(Task data)

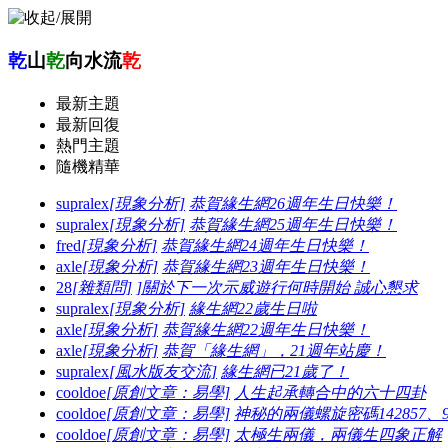
乾
山
乾
向水流
乾
最新主題
最新回復
熱門主題
隨機精華
supralex
[現象分析]
恭賀緣生網26週年生日快樂！
supralex
[現象分析]
恭賀緣生網25週年生日快樂！
fred
[現象分析]
恭賀緣生網24週年生日快樂！
axle
[現象分析]
恭賀緣生網23週年生日快樂！
28
[雜類問]
]關於下一次示威遊行何時開始 誠心懇求
supralex
[現象分析]
緣生網22歲生日啦
axle
[現象分析]
恭賀緣生網22週年生日快樂！
axle
[現象分析]
恭賀「緣生網」，21週年站慶！
supralex
[風水版友交流]
緣生網已21歲了！
cooldoe
[原創文章：易學]
人生起承轉合中的六十四卦
cooldoe
[原創文章：易學]
神秘的兩儀螺旋密碼142857、96
cooldoe
[原創文章：易學]
太極生兩儀，兩儀生四象正解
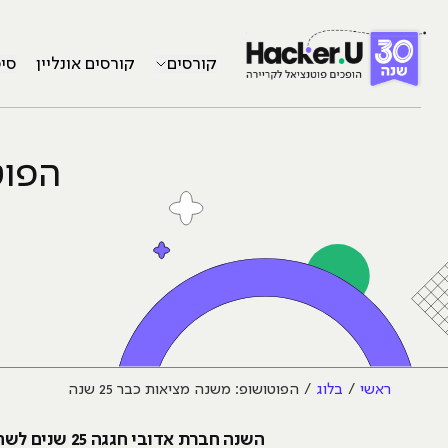
קורסים
קורסים אונליין
סי
הפוטו
ראשי
בלוג
הפוטושופ: משנה מציאות כבר 25 שנה
השנה חברת א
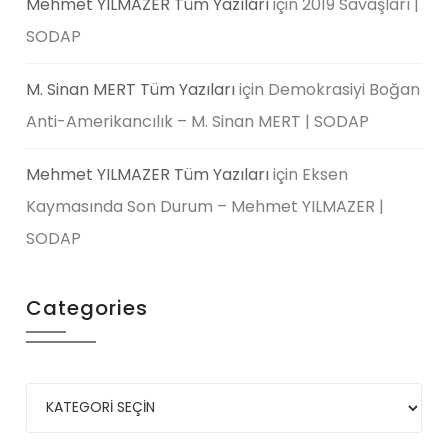
Mehmet YILMAZER Tüm Yazıları
için
2019 Savaşları |
SODAP
M. Sinan MERT Tüm Yazıları
için
Demokrasiyi Boğan
Anti-Amerikancılık – M. Sinan MERT | SODAP
Mehmet YILMAZER Tüm Yazıları
için
Eksen
Kaymasında Son Durum – Mehmet YILMAZER |
SODAP
Categories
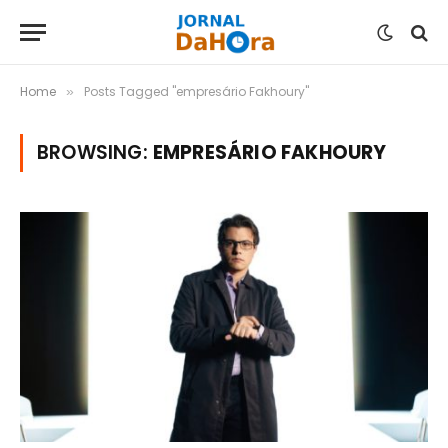
Home
Posts Tagged "empresário Fakhoury"
»
BROWSING:
EMPRESÁRIO FAKHOURY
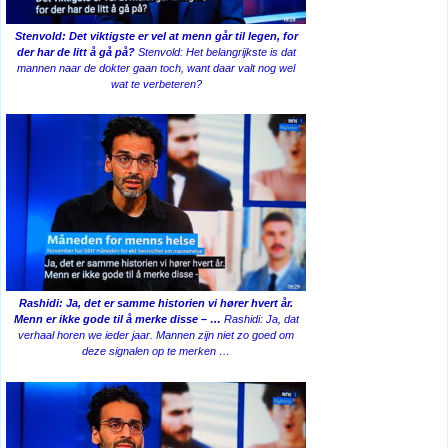
Stenvold: Det viktigste er vel at menn går til legen, for
der har de litt å gå på?
Stenvold: Het belangrijkste is dat
mannen naar de dokter gaan toch, want daar valt nog wel
wat te verbeteren?
Rashidi: Ja, det er samme historien vi hører hvert år.
Menn er ikke gode til å merke disse – …
Rashidi: Ja, dat
verhaal horen we ieder jaar. Mannen zijn niet zo goed om
deze signalen op te merken …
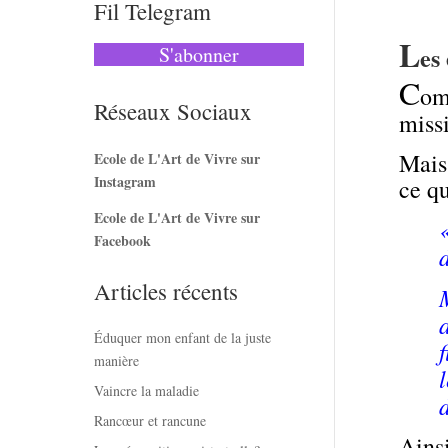
Fil Telegram
L
es 
S'abonner
C
om
Réseaux Sociaux
miss
Mais
Ecole de L'Art de Vivre sur
Instagram
ce qu
Ecole de L'Art de Vivre sur
Facebook
Articles récents
Éduquer mon enfant de la juste
manière
Vaincre la maladie
Rancœur et rancune
Ains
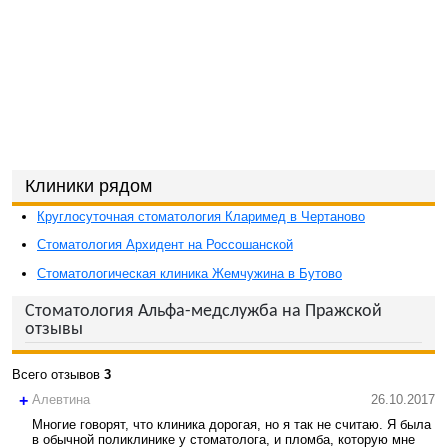
Клиники рядом
Круглосуточная стоматология Кларимед в Чертаново
Стоматология Архидент на Россошанской
Стоматологическая клиника Жемчужина в Бутово
Стоматология Альфа-медслужба на Пражской
отзывы
Всего отзывов
3
+
Алевтина
26.10.2017
Многие говорят, что клиника дорогая, но я так не считаю. Я была
в обычной поликлинике у стоматолога, и пломба, которую мне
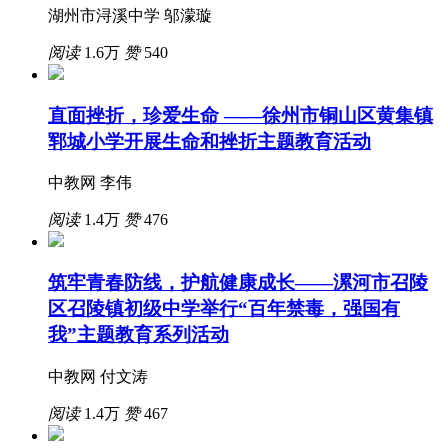
湖州市浔溪中学 邬濛璇
阅读
1.6万
赞
540
直面挫折，珍爱生命 ——徐州市铜山区黄集镇
郓城小学开展生命和挫折主题教育活动
中教网 李伟
阅读
1.4万
赞
476
筑牢青春防线，护航健康成长——漯河市召陵
区召陵镇初级中学举行“百年禁毒，强国有
我”主题教育系列活动
中教网 付文涛
阅读
1.4万
赞
467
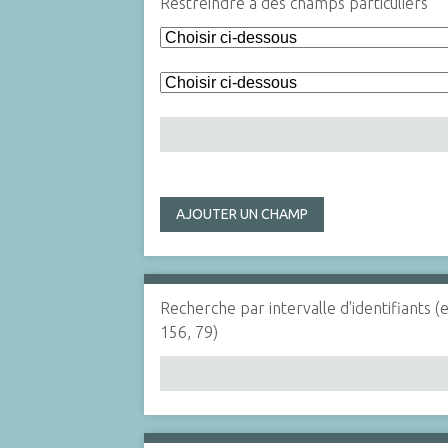
Restreindre à des champs particuliers
AJOUTER UN CHAMP
Recherche par intervalle d'identifiants (
156, 79)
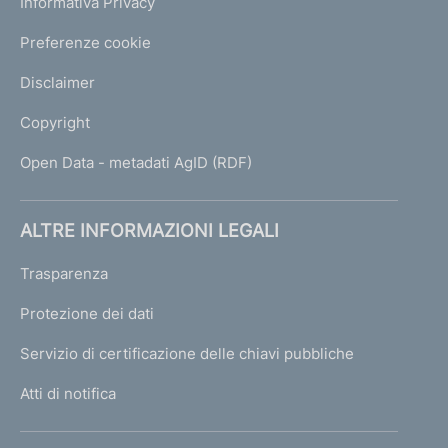
Informativa Privacy
Preferenze cookie
Disclaimer
Copyright
Open Data - metadati AgID (RDF)
ALTRE INFORMAZIONI LEGALI
Trasparenza
Protezione dei dati
Servizio di certificazione delle chiavi pubbliche
Atti di notifica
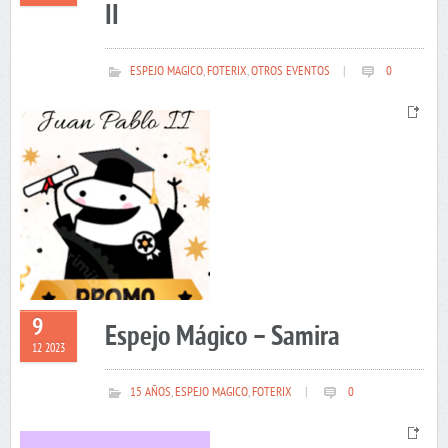
II
ESPEJO MAGICO
,
FOTERIX
,
OTROS EVENTOS
|
0
9
Espejo Mágico – Samira
12 2023
15 AÑOS
,
ESPEJO MAGICO
,
FOTERIX
|
0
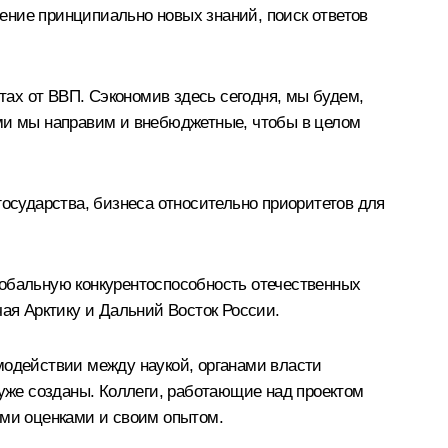
ение принципиально новых знаний, поиск ответов
ах от ВВП. Сэкономив здесь сегодня, мы будем,
ами мы направим и внебюджетные, чтобы в целом
государства, бизнеса относительно приоритетов для
лобальную конкурентоспособность отечественных
чая Арктику и Дальний Восток России.
модействии между наукой, органами власти
уже созданы. Коллеги, работающие над проектом
ими оценками и своим опытом.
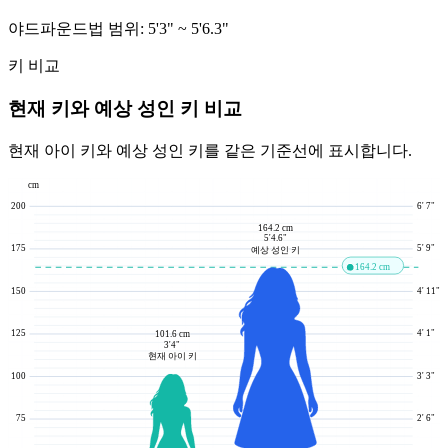
야드파운드법 범위:
5'3"
~
5'6.3"
키 비교
현재 키와 예상 성인 키 비교
현재 아이 키와 예상 성인 키를 같은 기준선에 표시합니다.
cm
200
6' 7"
164.2 cm
5'4.6"
175
5' 9"
예상 성인 키
164.2 cm
150
4' 11"
125
4' 1"
101.6 cm
3'4"
현재 아이 키
100
3' 3"
75
2' 6"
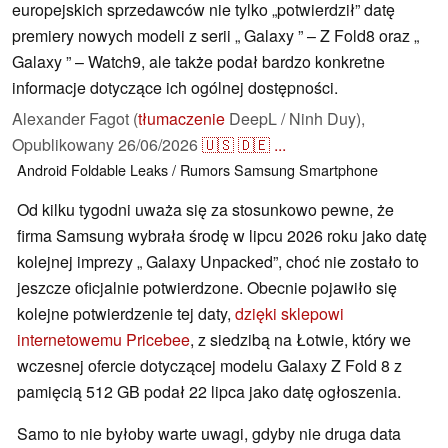
europejskich sprzedawców nie tylko „potwierdził” datę
premiery nowych modeli z serii „ Galaxy ” – Z Fold8 oraz „
Galaxy ” – Watch9, ale także podał bardzo konkretne
informacje dotyczące ich ogólnej dostępności.
Alexander Fagot (
tłumaczenie
DeepL / Ninh Duy),
Opublikowany
26/06/2026
🇺🇸
🇩🇪
...
Android
Foldable
Leaks / Rumors
Samsung
Smartphone
Od kilku tygodni uważa się za stosunkowo pewne, że
firma Samsung wybrała środę w lipcu 2026 roku jako datę
kolejnej imprezy „ Galaxy Unpacked”, choć nie zostało to
jeszcze oficjalnie potwierdzone. Obecnie pojawiło się
kolejne potwierdzenie tej daty,
dzięki sklepowi
internetowemu Pricebee
, z siedzibą na Łotwie, który we
wczesnej ofercie dotyczącej modelu Galaxy Z Fold 8 z
pamięcią 512 GB podał 22 lipca jako datę ogłoszenia.
Samo to nie byłoby warte uwagi, gdyby nie druga data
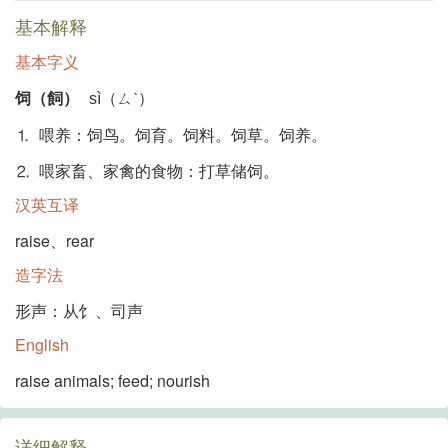
基本解释
基本字义
饲（飼）
sì（ㄙˋ）
⒈ 喂养：饲鸟。饲育。饲料。饲草。饲养。
⒉ 喂家畜、家禽的食物：打草储饲。
汉英互译
raise、rear
造字法
形声：从饣、司声
English
raise animals; feed; nourish
详细解释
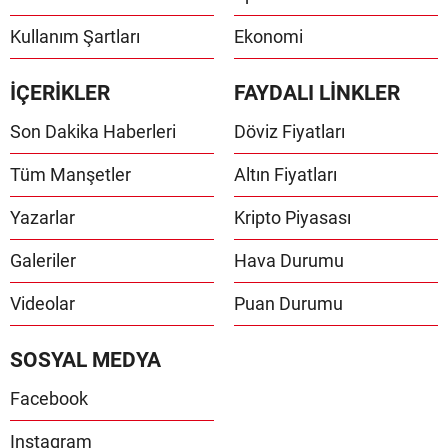
Kullanım Şartları
Ekonomi
İÇERİKLER
FAYDALI LİNKLER
Son Dakika Haberleri
Döviz Fiyatları
Tüm Manşetler
Altın Fiyatları
Yazarlar
Kripto Piyasası
Galeriler
Hava Durumu
Videolar
Puan Durumu
SOSYAL MEDYA
Facebook
Instagram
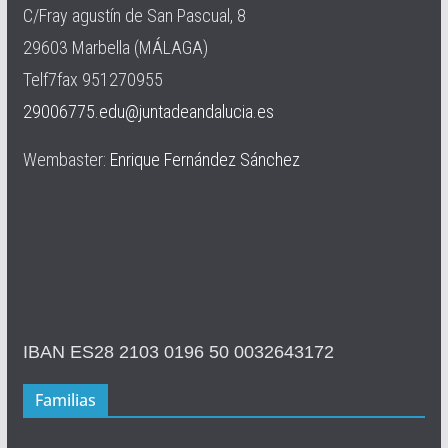
C/Fray agustín de San Pascual, 8
29603 Marbella (MÁLAGA)
Telf7fax 951270955
29006775.edu@juntadeandalucia.es
Wembaster:
Enrique Fernández Sánchez
IBAN ES28 2103 0196 50 0032643172
Familias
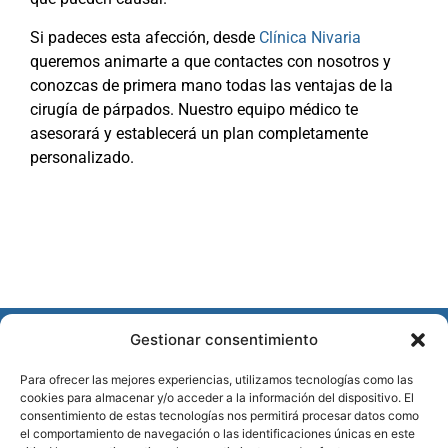
Si padeces esta afección, desde
Clínica Nivaria
queremos animarte a que contactes con nosotros y
conozcas de primera mano todas las ventajas de la
cirugía de párpados. Nuestro equipo médico te
asesorará y establecerá un plan completamente
personalizado.
Gestionar consentimiento
Haz clic
CONÓCENOS
ENCUÉNTRANOS
DÓNDE
Para ofrecer las mejores experiencias, utilizamos tecnologías como las
para
EN
ESTAMOS
cookies para almacenar y/o acceder a la información del dispositivo. El
aceptar
Contacto
consentimiento de estas tecnologías nos permitirá procesar datos como
cookies de
el comportamiento de navegación o las identificaciones únicas en este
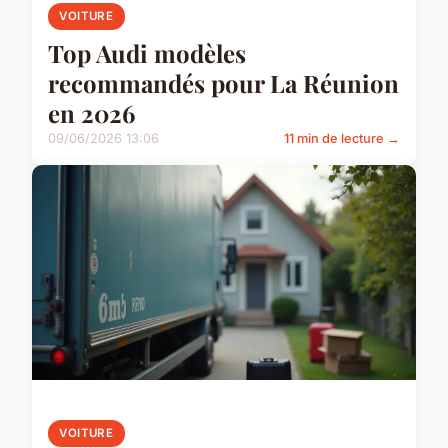
VOITURE
Top Audi modèles
recommandés pour La Réunion
en 2026
09/06/2026 13:06
11 min de lecture →
VOITURE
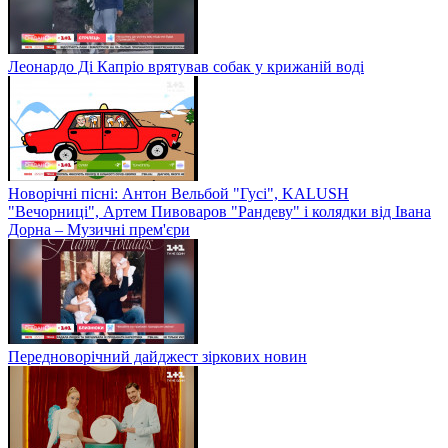
Леонардо Ді Капріо врятував собак у крижаній воді
Новорічні пісні: Антон Вельбой "Гусі", KALUSH
"Вечорниці", Артем Пивоваров "Рандеву" і колядки від Івана
Дорна – Музичні прем'єри
Передноворічний дайджест зіркових новин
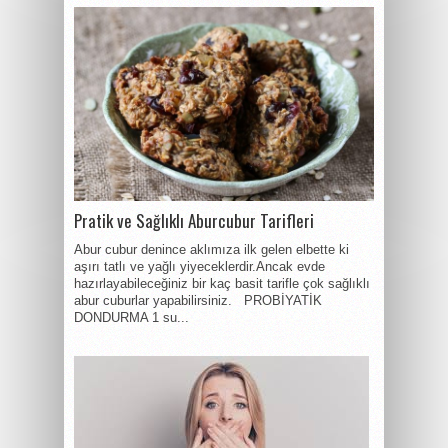
Pratik ve Sağlıklı Aburcubur Tarifleri
Abur cubur denince aklımıza ilk gelen elbette ki
aşırı tatlı ve yağlı yiyeceklerdir.Ancak evde
hazırlayabileceğiniz bir kaç basit tarifle çok sağlıklı
abur cuburlar yapabilirsiniz. PROBİYATİK
DONDURMA 1 su...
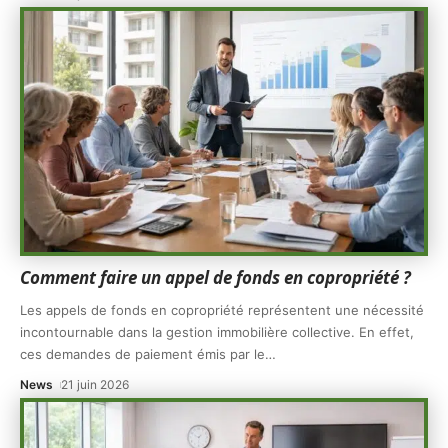
Comment faire un appel de fonds en copropriété ?
Les appels de fonds en copropriété représentent une nécessité
incontournable dans la gestion immobilière collective. En effet,
ces demandes de paiement émis par le
…
News
21 juin 2026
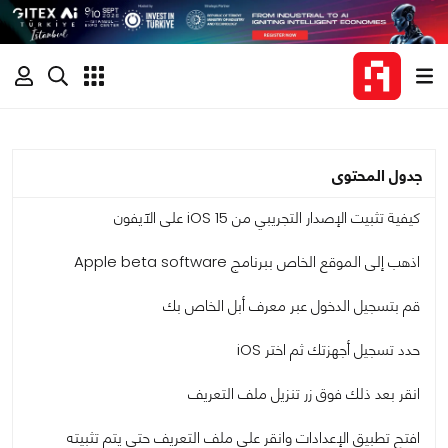
جدول المحتوى
كيفية تثبيت الإصدار التجريبي من iOS 15 على الآيفون
اذهب إلى الموقع الخاص ببرنامج Apple beta software
قم بتسجيل الدخول عبر معرف أبل الخاص بك
حدد تسجيل أجهزتك ثم اختر iOS
انقر بعد ذلك فوق زر تنزيل ملف التعريف
افتح تطبيق الإعدادات وانقر على ملف التعريف حتى يتم تثبيته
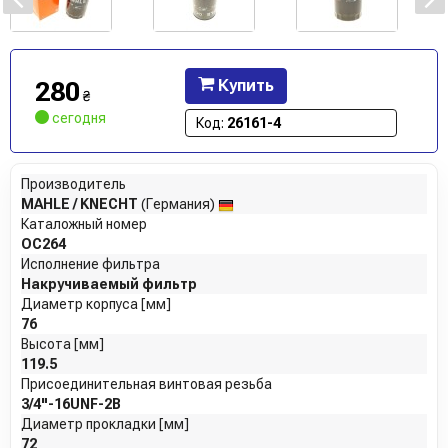
280
Купить
₴
сегодня
Код:
26161-4
Производитель
MAHLE / KNECHT
(Германия)
Каталожный номер
OC264
Исполнение фильтра
Накручиваемый фильтр
Диаметр корпуса [мм]
76
Высота [мм]
119.5
Присоединительная винтовая резьба
3/4"-16UNF-2B
Диаметр прокладки [мм]
72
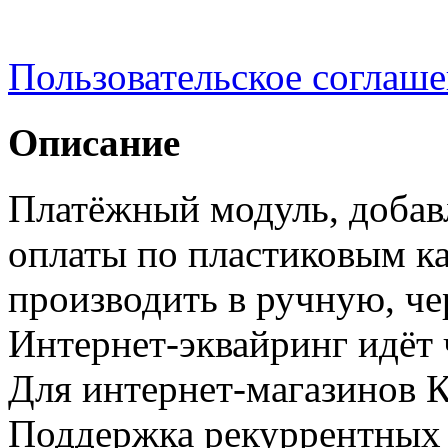
Пользовательское соглаш
Описание
Платёжный модуль, доба
оплаты по пластиковым к
производить в ручную, че
Интернет-эквайринг идёт 
Для интернет-магазинов К
Поддержка рекуррентных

(End Task data)

→ Directive:
Though the entries above contain pictures, none should be copied; reproduce only the lines between the one holding "verhaal horen we" and the one holding "Стоматология Архидент на Россошанской", inclusive, exactly as written.

→ Exercise output:
verhaal horen we ieder jaar. Mannen zijn niet zo goed om
deze signalen op te merken …
Fil Telegram
L
es 
S'abonner
C
om
Réseaux Sociaux
miss
Mais
Ecole de L'Art de Vivre sur
Instagram
ce qu
Ecole de L'Art de Vivre sur
Facebook
Articles récents
Éduquer mon enfant de la juste
manière
Vaincre la maladie
Rancœur et rancune
Ains
Клиники рядом
Круглосуточная стоматология Кларимед в Чертаново
Стоматология Архидент на Россошанской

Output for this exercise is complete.